Wednesday , January 27 2021

Sunak boosts grants to tide UK businesses through lockdown

Bloomberg

Chancellor of the Exchequer Rishi Sunak rolled out 4.6 billion pounds ($6.2 billion) of new support to help UK businesses forced to close during the pandemic, as the country enters its third lockdown.
Retail, hospitality and leisure businesses will be entitled to one-off top up grants of as much as 9,000 pounds ($12,233) to tide them over until the spring, the Treasury said in a statement Tuesday. That’s on top of existing grants of as much as 3,000 pounds per month for companies required to shut their doors because of coronavirus restrictions.
The additional aid comes after business groups demanded more support in the wake of new coronavirus restrictions announced by Prime Minister Boris Johnson. It adds to the 280 billion pounds it has cost the government so far to tackle the virus and support firms and workers through the pandemic.
“This will help businesses to get through the months ahead — and crucially it will help sustain jobs, so workers can be ready to return when they are able to reopen,” Sunak said in the statement.
Sunak also made a further 594 million pounds of discretionary funding available to businesses in other sectors that are also impacted by the coronavirus lockdown.
Before Tuesday’s announcement, the Federation of Small Business said the level of grants “is off the mark by an order of magnitude” and also suggested business rates relief should be extended beyond the end of the tax year in April. Meanwhile Stephen Phipson, the head of the Make UK manufacturing lobby group, called for a six-month plan to give businesses certainty of support. As things stand, the government’s main support program for workers — the furlough plan which pays them as much as 80% of their wages — is due to close at the end of April. Support for the self-employed also will run through April, while business loan programs are due to close to new entrants at the end of March.

UK heads for deeper
double dip recession

Britain is headed for a sharper double-dip recession after Prime Minister Boris Johnson plunged the nation back into a lockdown with no clear end.
Economists said the action, announced to prevent the health service from being overwhelmed by surging coronavirus infections, all but certainly means the UK economy will shrink in the first quarter.

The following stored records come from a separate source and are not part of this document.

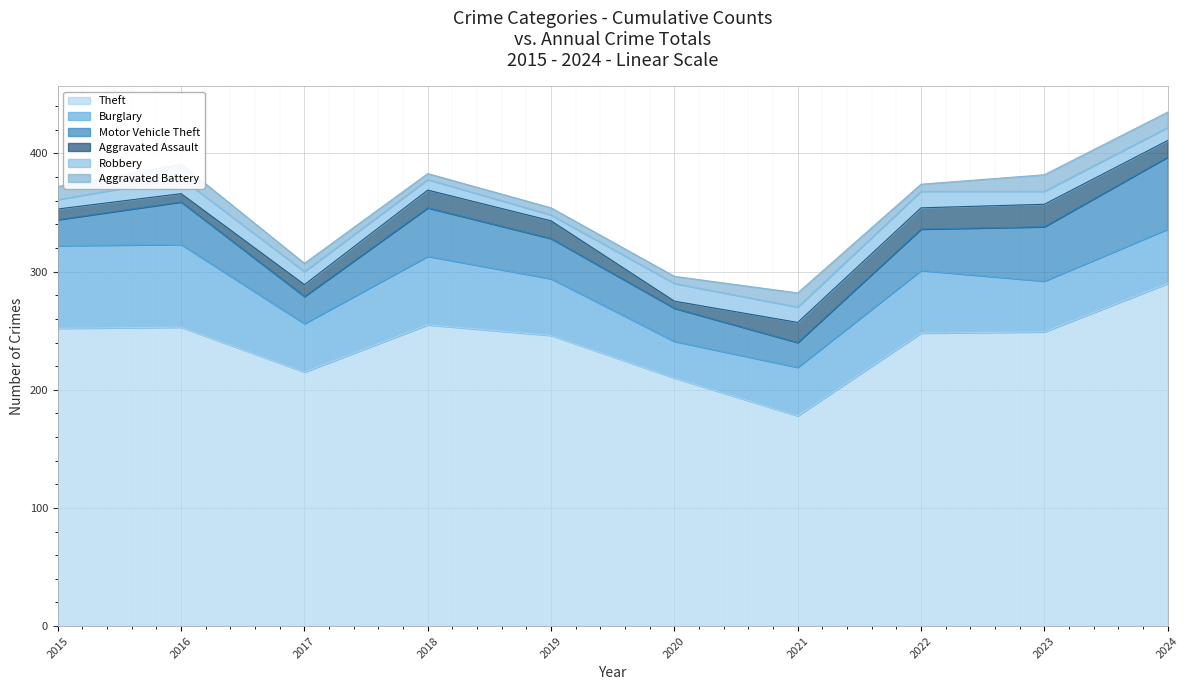

What is the minimum value shown in the chart?

5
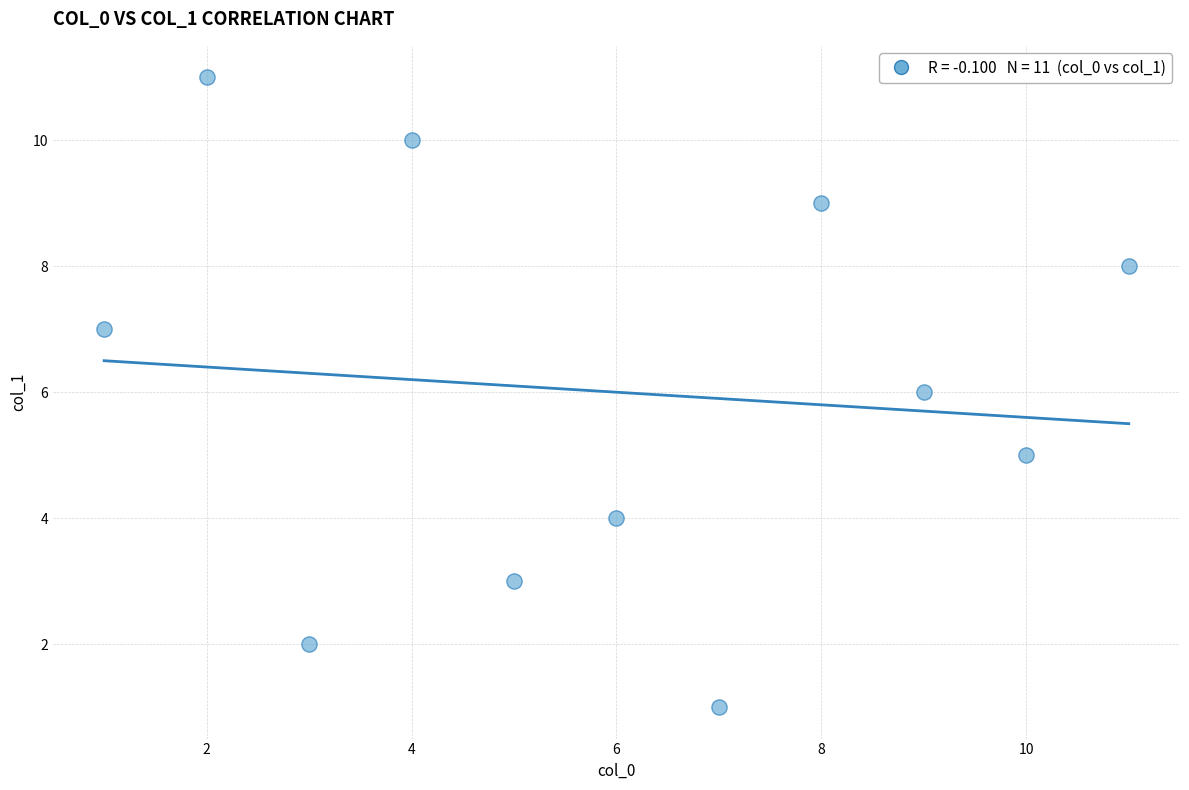

What is the average Y value?

6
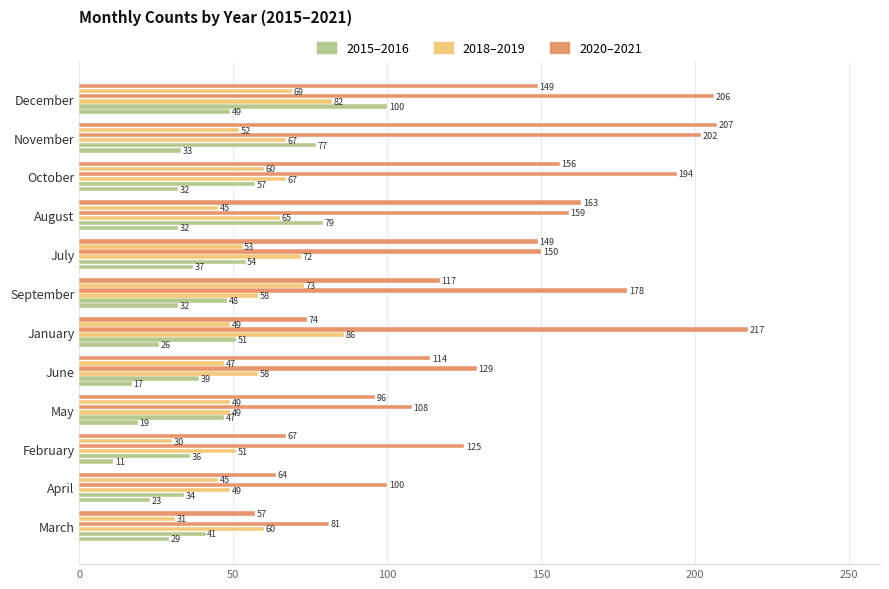

The value of 2015 at December is 49. True or false?

True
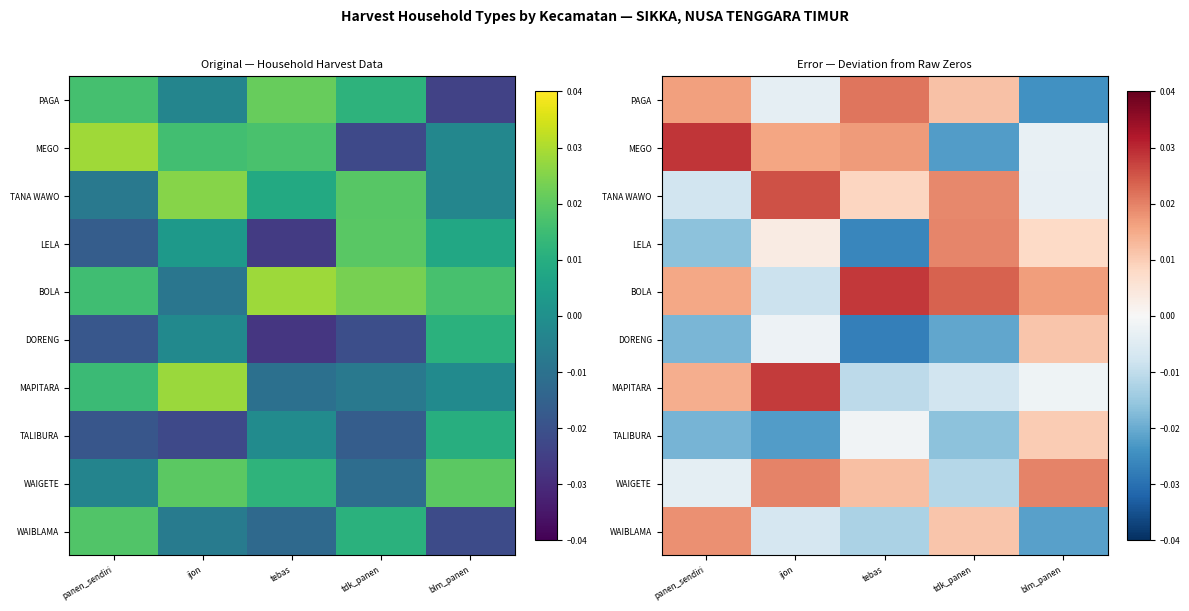

Which has a higher value, ijon or tebas?

tebas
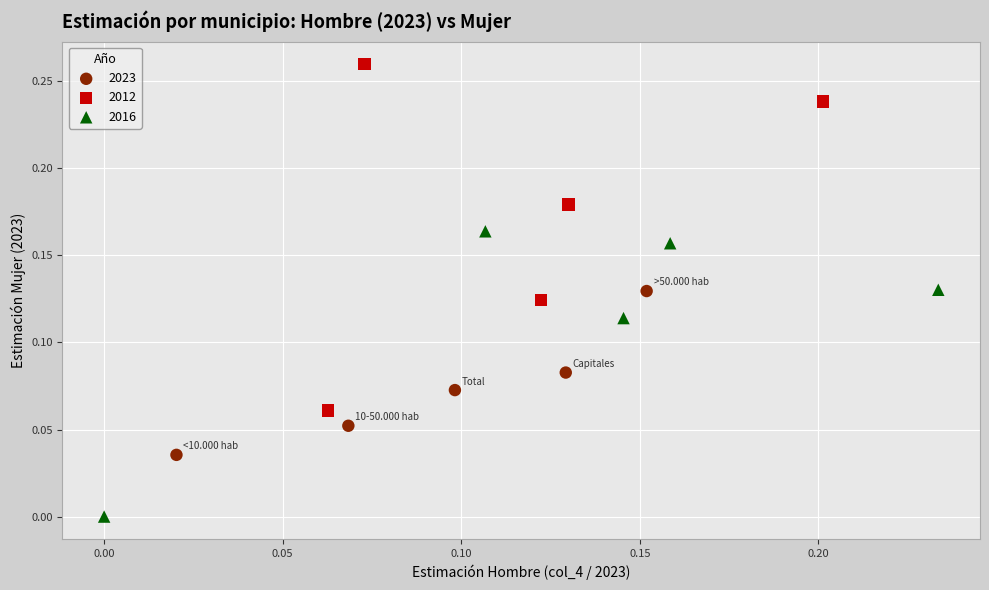

Which series reaches the minimum Y coordinate?

2016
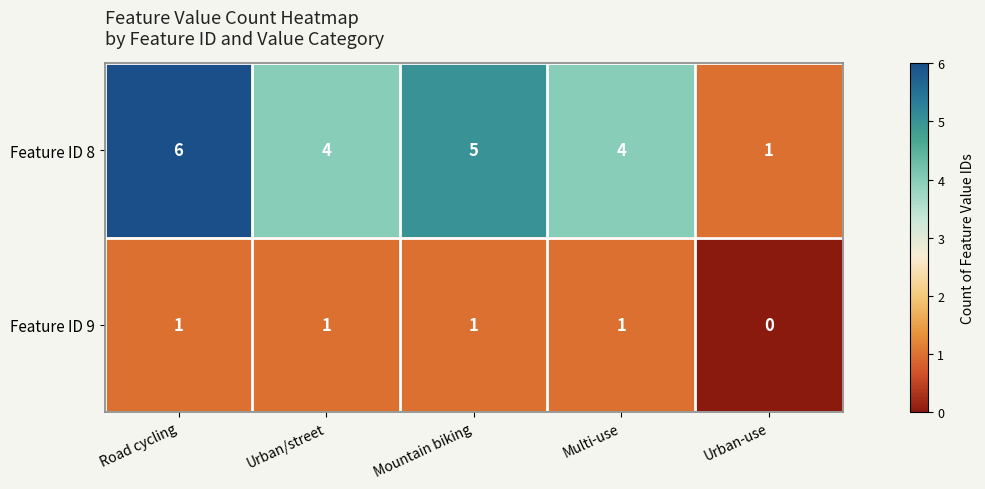

Reading right to left, transcribe all the data shown in this chart.

Feature ID 8: 1	4	5	4	6
Feature ID 9: 0	1	1	1	1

That will delay the recovery from the worst downturn in three centuries, which analysts say already was
unlikely before 2023.
Closing schools means this hit will be worse than the restrictions imposed in November, according to Bloomberg Economics. It also puts pressure on Sunak to spend more supporting businesses and workers, an effort the Institute of Economic Affairs said the measures may cost the economy 18 billion pounds ($24 billion) a month — the equivalent of 18% of gross domestic product. While the damage from the latest lockdown is not predicted to be as severe as the record 18.8% contraction in the second quarter of last year, it continues a torrid period for the United Kingdom and may boost the long-term scarring effects of the virus.